Jurisdictions such as New York state are moving to address the threat to public safety and perception by quantifying and reducing those risks as much as possible. (See NY Fire Code Updates Recommended for BESS Facilities.) 

Entergy Highlights Data Center and Industrial Load Growth in Q4 Earnings

Executives focused on Entergy’s booming industrial load growth during a year-end earnings call Feb. 22.  

Entergy CEO Drew Marsh said that Entergy companies signed 61 new electric service agreements in 2023, representing 1.3 GW in capacity. 

“Data centers are a hot topic and, as you know, we’ve seen interest in our service area,” Marsh said, noting Amazon’s $10 billion arrival in Mississippi and Gov. Tate Reeves’ (R) signing bills in late January to authorize the data center investment along with $44 million in state incentives.  

Entergy has framed the Amazon Web Services data centers as a win for the state and touted its role in recruiting the company to the location. 

Marsh predicted “very strong growth” among Entergy companies going forward, due in part to new natural gas, blue hydrogen and EV battery production projects. 

“In addition to the data centers, our growth story continues to develop and diversity,” Marsh said, adding that Entergy has a “unique industrial growth opportunity in front of us.”  

Entergy’s load growth has been responsible in part for an unprecedented number of expedited project requests to MISO for transmission facilities. (See MISO to Re-examine Schedule for Reviewing Expedited Tx Projects.) 

Marsh said Entergy companies are pursuing loans and grants from the U.S. Department of Energy to offset the costs of much-needed grid upgrades. He said Entergy companies have applied for loans totaling $4.7 billion “for a variety of projects related to the clean energy transition” and have submitted eight preliminary proposals under DOE’s Grid Resilience and Innovation Partnership program. 

Entergy plans to invest $20 billion over the next three years to “make our fleet cleaner, to make our system more reliable and resilient,” Marsh said. That amount includes $11 billion in transmission construction, including big-ticket projects from MISO’s 2023 Transmission Expansion Plan. (See MTEP 23 Catapults to $9.4B; MISO Replaces South Reliability Projects.) It also includes $8 billion in new generation, including the more-than-$1 billion, 1.2-GW Orange County Power Station in southeast Texas and $2 billion for solar installations. 

Marsh said despite record-breaking heat last summer, Entergy achieved its lowest forced outage rate since 2011. 

“Not only did we meet our customers’ demands, but we also exported power to other utilities in MISO in the moments that mattered,” Marsh said. 

Marsh said Entergy’s year-end earnings of $1.4 billion ($6.77/share) signified “steady, predictable results.” Earnings over 2023 were slightly higher than 2022’s $1.3 billion ($6.42/share).  
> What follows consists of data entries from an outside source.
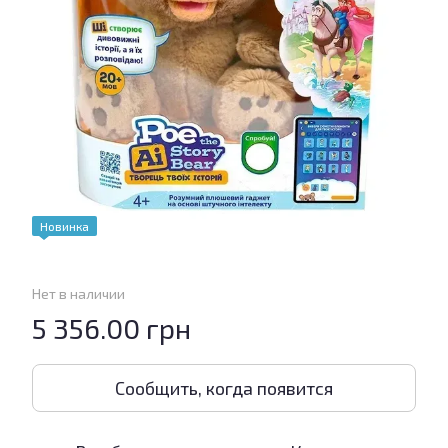
Новинка
Нет в наличии
5 356.00 грн
Сообщить, когда появится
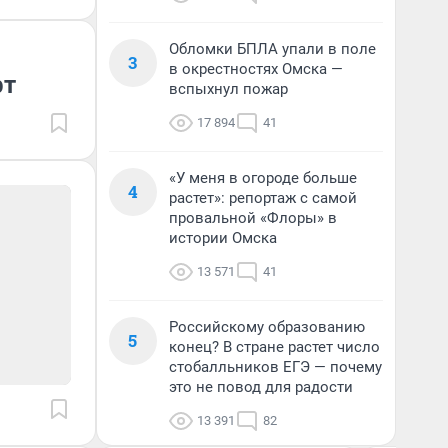
Обломки БПЛА упали в поле
3
в окрестностях Омска —
рт
вспыхнул пожар
17 894
41
«У меня в огороде больше
4
растет»: репортаж с самой
провальной «Флоры» в
истории Омска
13 571
41
Российскому образованию
5
конец? В стране растет число
стобалльников ЕГЭ — почему
это не повод для радости
13 391
82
Entergy CFO Kimberly Fontan said, “weather was a benefit for the year,” with an exceptionally hot summer boosting financial performance. 

Fontan said 2023’s retail sales volume was relatively flat overall, with industrial growth offset by a decline in residential and commercial demand. 

However, she said, industrial sales were not as “robust” as Entergy anticipated in the fourth quarter, although the utility remains optimistic about growth propelled by large industrial customers specializing in metals, gases and petrochemicals.  

“We continue to be confident in our industrial growth expectations, as sector margins and commodity spreads remain strong. And we continue to grow our backlog of signed electric service agreements,” she said.